_Selected passage_
I recently finished a bunch of interviews. Feel like interviews involve a lot of luck as you can’t do anything about shitty questions and jerk interviewers. Recently I received two emails from 2 different companies, one of them said “unfortunately we didn’t receive positive feedback “, the other one said “we got very positive feedback “. 😂😂 So it seems interview process involves a lot of randomness. However, I feel shitty every time I get a rejection (even from a company I don’t care about) How do you guys handle it?
What are those two companies you heard from today?
Reject from Dropbox, accept from Uber
How many phone screens with Dropbox? Interviews is just a numbers game and lot of luck I am going through it and know its hard to accept rejections. But you win some you lose some. Lot depends on your interviewer . Good luck
It’s no different than any other failure. Suck it up, learn what you did wrong and move on.
The funny thing is that most of the mistakes you make during interview isn’t fixable, eg: Solution not clicking in time Getting jerk interviewer/meaningless question
Fix what you can control, let the rest go.
Wait. Leetcode. Reapply. Fail. Repeat.

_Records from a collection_

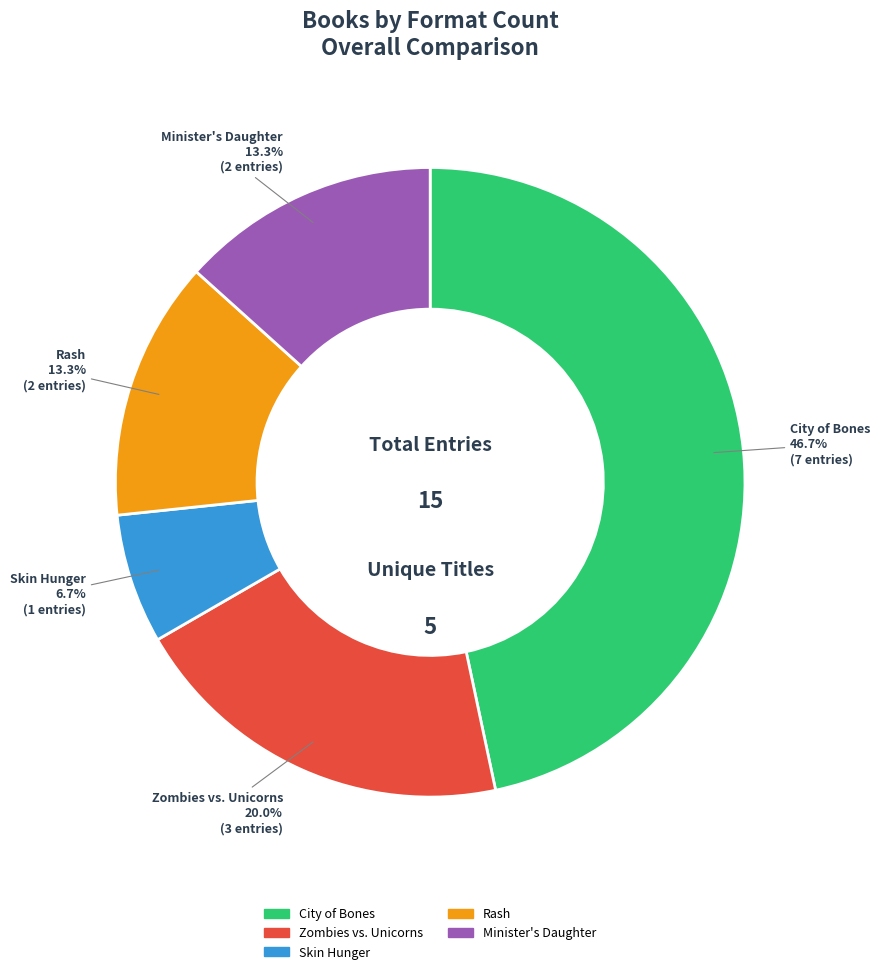

Which category has the biggest portion of the pie?

City of Bones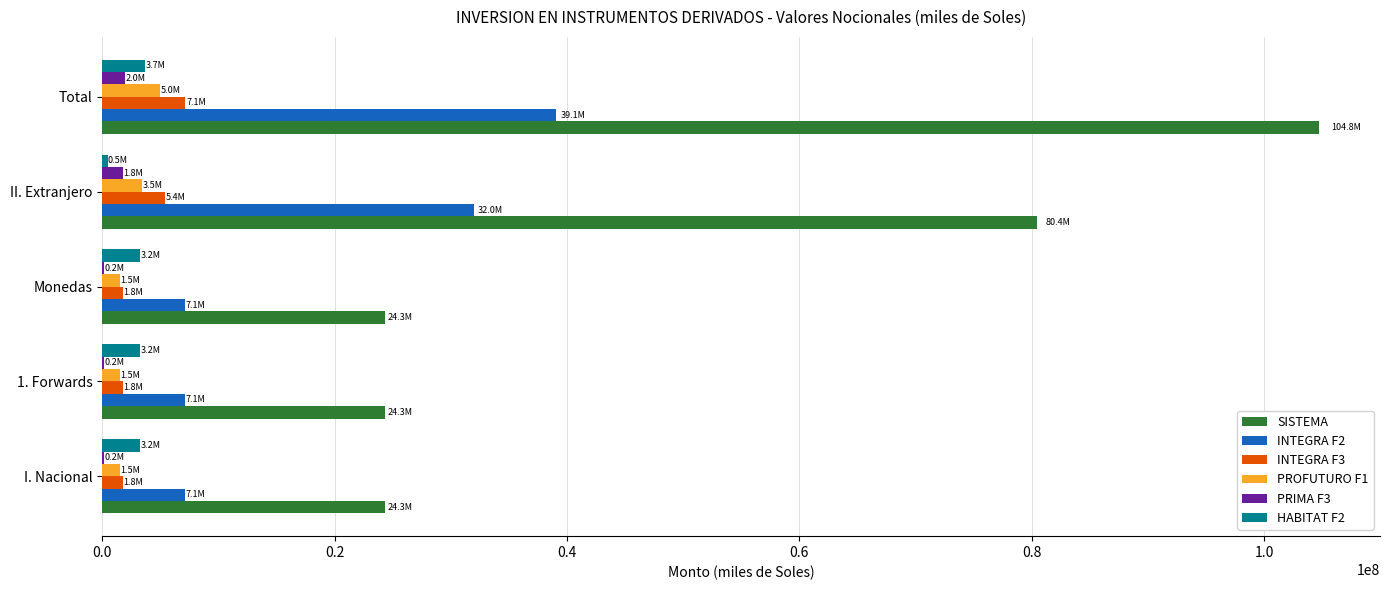

Is the value of INTEGRA F2 at 1. Forwards greater than the value of HABITAT F2 at II. Extranjero?

Yes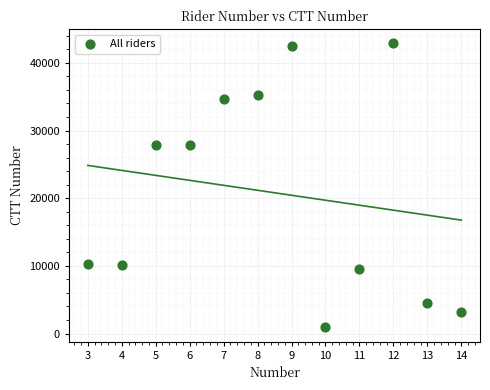

What is the range of Y values (max minus min)?

41988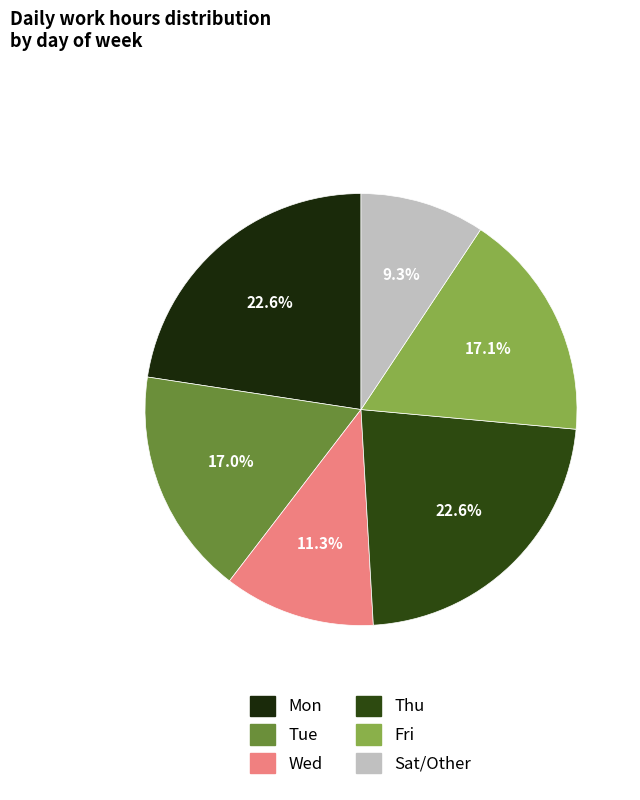

What is the smallest slice in the pie chart?

Sat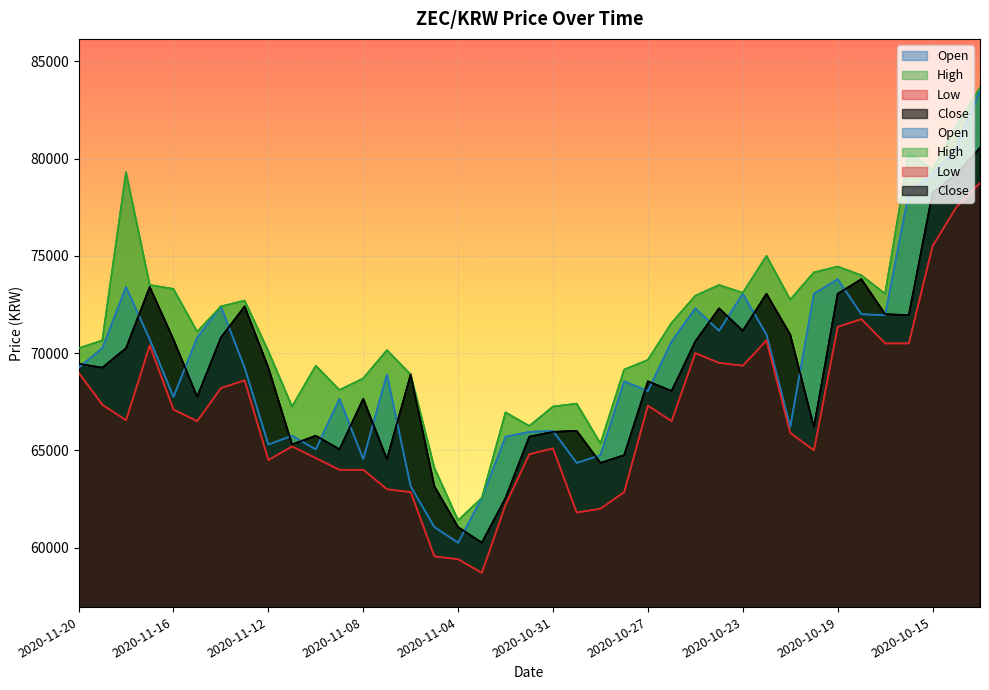

What is the total value across all series at 2020-10-31?

264300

_Task statement_
In the thread about handling interview rejections, which company rejected the original poster and which one accepted them?

_Exercise solution_
Dropbox rejected the original poster, and Uber accepted them.